Task to complete »
Note each line in the data below that holds "within", and copy it.

═══ Data listing ═══

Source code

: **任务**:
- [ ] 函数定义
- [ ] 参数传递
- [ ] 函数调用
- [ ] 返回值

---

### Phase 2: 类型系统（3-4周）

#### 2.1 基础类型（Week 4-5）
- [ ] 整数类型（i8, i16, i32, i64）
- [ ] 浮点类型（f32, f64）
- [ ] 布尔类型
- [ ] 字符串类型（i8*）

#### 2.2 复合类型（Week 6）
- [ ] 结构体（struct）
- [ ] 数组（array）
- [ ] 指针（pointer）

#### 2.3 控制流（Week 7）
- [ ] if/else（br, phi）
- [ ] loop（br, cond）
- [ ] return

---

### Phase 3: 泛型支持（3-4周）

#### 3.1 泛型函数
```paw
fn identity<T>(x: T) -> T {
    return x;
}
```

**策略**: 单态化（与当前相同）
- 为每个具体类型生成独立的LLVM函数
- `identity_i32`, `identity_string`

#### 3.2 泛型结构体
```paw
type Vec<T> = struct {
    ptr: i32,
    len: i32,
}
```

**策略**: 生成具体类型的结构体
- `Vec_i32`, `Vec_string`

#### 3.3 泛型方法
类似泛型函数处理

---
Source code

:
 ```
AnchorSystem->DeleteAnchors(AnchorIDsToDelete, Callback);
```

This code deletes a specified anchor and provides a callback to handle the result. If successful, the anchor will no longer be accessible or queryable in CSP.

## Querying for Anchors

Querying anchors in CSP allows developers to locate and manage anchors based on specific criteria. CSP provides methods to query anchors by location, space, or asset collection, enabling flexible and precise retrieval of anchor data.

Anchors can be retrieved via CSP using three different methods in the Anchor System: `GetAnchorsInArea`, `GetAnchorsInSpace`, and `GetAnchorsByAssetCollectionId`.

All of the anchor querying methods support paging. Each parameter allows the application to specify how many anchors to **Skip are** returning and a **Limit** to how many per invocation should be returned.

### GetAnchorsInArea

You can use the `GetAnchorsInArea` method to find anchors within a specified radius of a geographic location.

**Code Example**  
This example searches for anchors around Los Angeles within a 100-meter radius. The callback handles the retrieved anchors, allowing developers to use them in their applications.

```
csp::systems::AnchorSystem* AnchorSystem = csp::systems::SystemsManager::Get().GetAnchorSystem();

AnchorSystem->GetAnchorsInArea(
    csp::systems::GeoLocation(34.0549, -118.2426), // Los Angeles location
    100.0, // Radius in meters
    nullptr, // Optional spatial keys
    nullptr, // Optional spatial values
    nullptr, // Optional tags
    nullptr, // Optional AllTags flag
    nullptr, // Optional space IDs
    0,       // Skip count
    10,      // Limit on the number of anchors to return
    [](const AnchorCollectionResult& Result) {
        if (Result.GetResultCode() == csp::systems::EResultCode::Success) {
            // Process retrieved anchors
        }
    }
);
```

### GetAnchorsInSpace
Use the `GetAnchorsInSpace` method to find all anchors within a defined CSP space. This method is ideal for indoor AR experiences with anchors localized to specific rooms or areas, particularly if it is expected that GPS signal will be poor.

═══

Solution to this problem »
You can use the `GetAnchorsInArea` method to find anchors within a specified radius of a geographic location.
This example searches for anchors around Los Angeles within a 100-meter radius. The callback handles the retrieved anchors, allowing developers to use them in their applications.
Use the `GetAnchorsInSpace` method to find all anchors within a defined CSP space. This method is ideal for indoor AR experiences with anchors localized to specific rooms or areas, particularly if it is expected that GPS signal will be poor.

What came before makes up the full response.